Despite criticisms and campaigns to boycott the World Cup, preliminary data of the 2022 World Cup show the tournament’s success. An average of 3.3 million people watched starting with the opening match between Qatar and Ecuador, with a peak audience of 3.6 million. Qatar’s inaugural match witnessed a 109% increase in viewers compared to the highest numbers in the previous two World Cups. Most recently, the Qatar World Cup broke the FIFA revenue record, reaching $7.5 billion in the four years of commercial deals tied to the 2022 World Cup in Qatar. This record is $1 billion more than the previous 2018 World Cup in Russia, with marketing sales for the 2019–2022 cycle exceeding the $1.8 billion anticipated amount.


Qatar has proved how its hosting of the World Cup defies criticisms and double standards.

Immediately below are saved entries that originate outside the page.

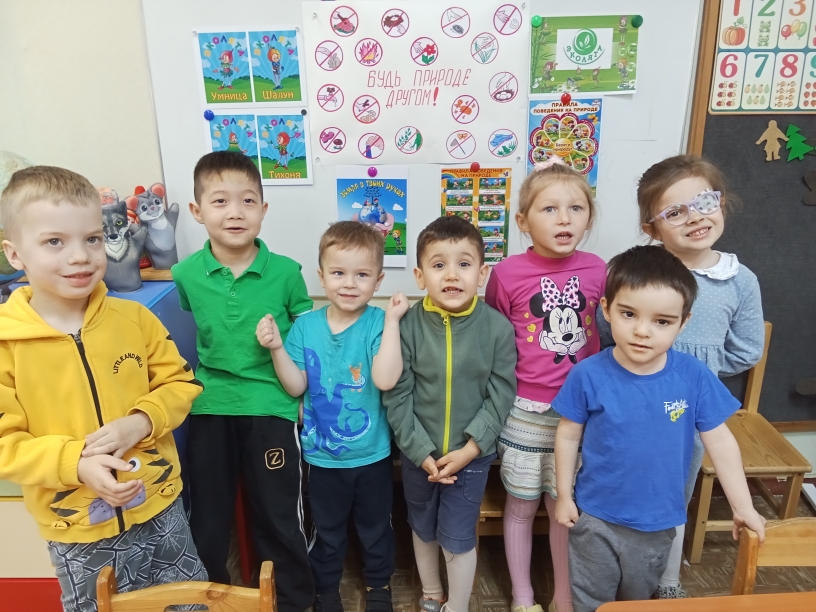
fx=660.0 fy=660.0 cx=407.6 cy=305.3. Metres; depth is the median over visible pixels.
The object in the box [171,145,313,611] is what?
boy
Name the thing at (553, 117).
poster
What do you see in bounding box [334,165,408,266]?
poster
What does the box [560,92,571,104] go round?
magnet
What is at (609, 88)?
poster
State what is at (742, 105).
number chart
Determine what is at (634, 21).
magnet
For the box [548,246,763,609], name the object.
child
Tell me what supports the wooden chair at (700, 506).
on the floor
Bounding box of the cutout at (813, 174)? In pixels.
[802,169,815,205]
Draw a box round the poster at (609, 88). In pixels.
[528,15,640,95]
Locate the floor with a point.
(494, 590)
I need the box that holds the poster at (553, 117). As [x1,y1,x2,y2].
[526,97,603,196]
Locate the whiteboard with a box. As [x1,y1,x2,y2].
[145,0,700,297]
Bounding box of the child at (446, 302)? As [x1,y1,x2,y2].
[384,215,515,611]
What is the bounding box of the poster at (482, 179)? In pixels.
[439,165,511,264]
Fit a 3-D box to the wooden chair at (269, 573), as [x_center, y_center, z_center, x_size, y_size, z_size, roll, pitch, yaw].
[-0.392,0.880,1.146,0.376,0.676,0.431,0,18,1]
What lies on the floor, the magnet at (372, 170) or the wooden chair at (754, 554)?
the wooden chair at (754, 554)
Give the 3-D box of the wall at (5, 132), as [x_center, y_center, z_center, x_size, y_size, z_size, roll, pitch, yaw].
[0.077,-0.592,2.223,6.164,2.791,0.179,0,18,1]
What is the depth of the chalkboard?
2.28 m
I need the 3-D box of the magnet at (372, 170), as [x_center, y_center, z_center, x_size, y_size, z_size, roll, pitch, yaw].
[-0.120,-0.454,2.241,0.029,0.035,0.024,0,18,1]
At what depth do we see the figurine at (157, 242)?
2.10 m
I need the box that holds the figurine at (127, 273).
[100,194,146,292]
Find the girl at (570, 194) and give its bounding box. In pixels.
[486,159,606,609]
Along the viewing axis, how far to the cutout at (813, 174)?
2.27 m
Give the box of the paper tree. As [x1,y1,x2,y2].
[782,123,815,161]
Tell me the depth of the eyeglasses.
1.82 m
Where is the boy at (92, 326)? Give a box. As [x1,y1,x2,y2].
[0,161,204,611]
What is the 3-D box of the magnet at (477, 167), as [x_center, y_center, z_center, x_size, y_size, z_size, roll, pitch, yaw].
[0.228,-0.467,2.224,0.030,0.033,0.026,0,18,1]
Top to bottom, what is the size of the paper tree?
0.129 m
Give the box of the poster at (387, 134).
[302,0,527,164]
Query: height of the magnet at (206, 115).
0.032 m
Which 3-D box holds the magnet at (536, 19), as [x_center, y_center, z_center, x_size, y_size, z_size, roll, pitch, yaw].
[0.408,-0.899,2.087,0.032,0.033,0.027,0,18,1]
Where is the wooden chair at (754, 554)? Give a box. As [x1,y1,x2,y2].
[732,518,815,596]
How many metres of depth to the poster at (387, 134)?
2.15 m
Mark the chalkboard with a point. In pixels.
(777, 120)
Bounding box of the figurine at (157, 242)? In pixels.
[127,181,179,269]
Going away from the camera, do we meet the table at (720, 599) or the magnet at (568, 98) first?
the table at (720, 599)
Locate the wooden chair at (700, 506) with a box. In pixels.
[687,321,810,562]
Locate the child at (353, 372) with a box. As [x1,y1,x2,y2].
[257,219,410,611]
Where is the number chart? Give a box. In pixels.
[709,0,815,115]
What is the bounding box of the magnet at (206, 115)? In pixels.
[203,109,214,120]
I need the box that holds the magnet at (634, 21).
[631,15,642,26]
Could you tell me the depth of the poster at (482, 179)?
2.25 m
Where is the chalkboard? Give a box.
[685,0,815,426]
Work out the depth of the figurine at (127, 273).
1.97 m
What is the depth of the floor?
2.17 m
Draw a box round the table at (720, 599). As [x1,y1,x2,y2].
[596,592,815,611]
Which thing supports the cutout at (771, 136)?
attached to the chalkboard
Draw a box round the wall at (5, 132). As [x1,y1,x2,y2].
[0,0,815,480]
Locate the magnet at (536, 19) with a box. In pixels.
[531,15,541,26]
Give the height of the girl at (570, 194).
1.254 m
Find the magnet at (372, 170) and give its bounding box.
[367,166,377,176]
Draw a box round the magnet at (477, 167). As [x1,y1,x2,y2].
[470,162,480,171]
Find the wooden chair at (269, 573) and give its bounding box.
[97,561,277,611]
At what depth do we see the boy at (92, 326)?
1.41 m
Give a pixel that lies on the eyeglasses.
(707, 201)
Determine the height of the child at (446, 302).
1.166 m
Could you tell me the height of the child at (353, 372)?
1.132 m
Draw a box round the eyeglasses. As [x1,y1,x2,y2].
[653,189,722,225]
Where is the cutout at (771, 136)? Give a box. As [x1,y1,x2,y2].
[755,119,787,161]
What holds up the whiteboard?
attached to the wall at (5, 132)
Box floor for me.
[219,477,815,611]

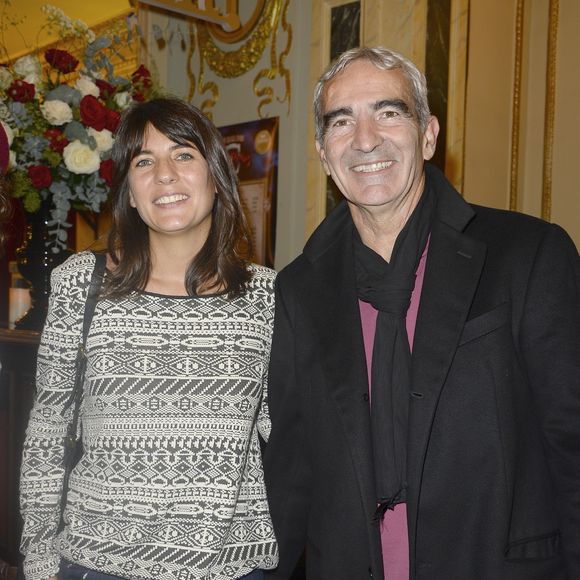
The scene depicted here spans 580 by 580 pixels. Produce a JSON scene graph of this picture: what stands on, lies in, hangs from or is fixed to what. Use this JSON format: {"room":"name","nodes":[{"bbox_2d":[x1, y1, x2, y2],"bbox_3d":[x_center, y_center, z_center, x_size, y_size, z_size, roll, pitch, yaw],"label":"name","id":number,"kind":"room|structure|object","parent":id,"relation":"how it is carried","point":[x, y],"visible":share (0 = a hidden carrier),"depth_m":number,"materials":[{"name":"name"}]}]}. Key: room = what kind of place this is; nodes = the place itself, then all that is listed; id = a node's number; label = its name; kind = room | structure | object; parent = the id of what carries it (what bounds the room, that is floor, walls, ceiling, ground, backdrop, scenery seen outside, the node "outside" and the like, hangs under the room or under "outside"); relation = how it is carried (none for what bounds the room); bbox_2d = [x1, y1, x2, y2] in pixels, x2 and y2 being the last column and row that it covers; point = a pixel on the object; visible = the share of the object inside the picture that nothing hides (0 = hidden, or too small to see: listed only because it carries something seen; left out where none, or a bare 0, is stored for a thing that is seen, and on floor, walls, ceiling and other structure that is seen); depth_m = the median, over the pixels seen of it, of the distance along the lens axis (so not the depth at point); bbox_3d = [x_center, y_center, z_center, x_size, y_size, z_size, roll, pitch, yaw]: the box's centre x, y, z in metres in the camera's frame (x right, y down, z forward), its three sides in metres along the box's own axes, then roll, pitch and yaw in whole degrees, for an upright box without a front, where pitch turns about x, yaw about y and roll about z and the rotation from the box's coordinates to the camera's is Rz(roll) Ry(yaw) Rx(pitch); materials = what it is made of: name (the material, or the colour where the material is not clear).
{"room":"lobby","nodes":[
{"label":"lobby","id":0,"kind":"room"},
{"bbox_2d":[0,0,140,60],"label":"ceiling","id":1,"kind":"structure","parent":0,"point":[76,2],"depth_m":6.57,"materials":[{"name":"paint"}]},
{"bbox_2d":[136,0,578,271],"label":"wall","id":2,"kind":"structure","parent":0,"point":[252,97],"depth_m":4.22,"materials":[{"name":"beige paint"}]},
{"bbox_2d":[133,0,243,31],"bbox_3d":[-0.711,-1.641,3.983,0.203,0.493,1.294,2,1,44],"label":"hanging sign","id":3,"kind":"object","parent":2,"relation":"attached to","point":[147,0],"visible":0.98,"depth_m":4.26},
{"bbox_2d":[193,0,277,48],"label":"oval frame","id":4,"kind":"object","parent":2,"relation":"attached to","point":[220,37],"visible":0.66,"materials":[{"name":"gold"}]},
{"bbox_2d":[182,0,292,122],"bbox_3d":[-0.287,-1.451,4.476,0.997,1.180,0.119,2,1,44],"label":"wall ornament","id":5,"kind":"object","parent":2,"relation":"attached to","point":[220,70],"visible":0.7,"depth_m":4.46,"materials":[{"name":"gold paint"}]},
{"bbox_2d":[219,117,279,266],"bbox_3d":[-0.271,-0.430,4.346,0.550,0.893,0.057,2,1,44],"label":"poster","id":6,"kind":"object","parent":2,"relation":"attached to","point":[246,139],"visible":0.45,"depth_m":4.25,"materials":[{"name":"paper"}]},
{"bbox_2d":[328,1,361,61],"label":"wall panel","id":7,"kind":"object","parent":2,"relation":"attached to","point":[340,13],"visible":0.44,"depth_m":4.15,"materials":[{"name":"black stone"}]},
{"bbox_2d":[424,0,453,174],"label":"wall panel","id":8,"kind":"object","parent":2,"relation":"attached to","point":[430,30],"visible":0.52,"depth_m":4.06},
{"bbox_2d":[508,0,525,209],"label":"molding","id":9,"kind":"structure","parent":2,"relation":"attached to","point":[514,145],"depth_m":4.24,"materials":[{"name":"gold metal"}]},
{"bbox_2d":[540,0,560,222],"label":"wall molding","id":10,"kind":"structure","parent":2,"relation":"attached to","point":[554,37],"depth_m":4.15,"materials":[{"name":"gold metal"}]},
{"label":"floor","id":11,"kind":"structure","parent":0,"visible":0},
{"bbox_2d":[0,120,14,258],"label":"person","id":12,"kind":"object","parent":11,"relation":"on","point":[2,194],"visible":0.99,"depth_m":2.17},
{"bbox_2d":[0,326,44,577],"bbox_3d":[-1.178,0.706,3.655,1.180,1.050,0.862,2,1,44],"label":"wooden counter","id":13,"kind":"object","parent":11,"relation":"on","point":[21,375],"visible":0.28,"depth_m":3.30,"materials":[{"name":"brown wood"}]},
{"bbox_2d":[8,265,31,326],"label":"candle","id":14,"kind":"object","parent":13,"relation":"on","point":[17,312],"visible":0.65,"depth_m":3.55,"materials":[{"name":"white wax"}]},
{"bbox_2d":[10,198,74,330],"bbox_3d":[-1.030,-0.110,3.510,0.303,0.571,0.307,2,1,44],"label":"vase","id":15,"kind":"object","parent":13,"relation":"on","point":[33,250],"visible":0.6,"depth_m":3.40,"materials":[{"name":"glass"}]},
{"bbox_2d":[0,3,154,248],"bbox_3d":[-1.066,-0.689,3.612,1.085,1.101,1.078,2,1,44],"label":"flower arrangement","id":16,"kind":"object","parent":15,"relation":"in","point":[90,155],"visible":0.76,"depth_m":3.40,"materials":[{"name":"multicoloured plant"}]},
{"bbox_2d":[13,100,282,579],"bbox_3d":[-0.309,0.394,2.038,0.626,1.628,0.619,2,1,44],"label":"woman","id":17,"kind":"object","parent":11,"relation":"on","point":[191,267],"visible":0.99,"depth_m":1.86},
{"bbox_2d":[58,253,108,525],"bbox_3d":[-0.453,0.218,1.926,0.141,0.501,0.363,1,1,-1],"label":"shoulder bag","id":18,"kind":"object","parent":17,"relation":"hanging from","point":[73,443],"visible":0.37,"depth_m":1.85,"materials":[{"name":"black leather"}]},
{"bbox_2d":[259,45,579,579],"bbox_3d":[0.317,0.383,1.883,0.849,1.798,0.579,2,1,44],"label":"man","id":19,"kind":"object","parent":11,"relation":"on","point":[369,145],"visible":0.98,"depth_m":1.68}
]}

At the same time, as His Excellency Hassan Al Thawadi, the Secretary General of the Supreme Committee for Delivery and Legacy (SC), stated, “the FIFA World Cup in 2022 is an opportunity first and foremost for the Arab World and the Middle East to showcase its true, peaceful nature to the rest of the world. It is an opportunity for the region to be in the headlines for reasons other than conflict. It is an opportunity for people to travel to the region and delve beyond the stereotypes that have been perpetrated for decades and centuries.” Thus, it is critical to view the hosting of the 2022 World Cup from a comprehensive perspective, bringing together various elements that can promote growth and unification in the region and beyond. Overall, Qatar hosting the world cup has been monumental, for it is only befitting that the most important global sporting event should bring to light an often-unseen part of the world.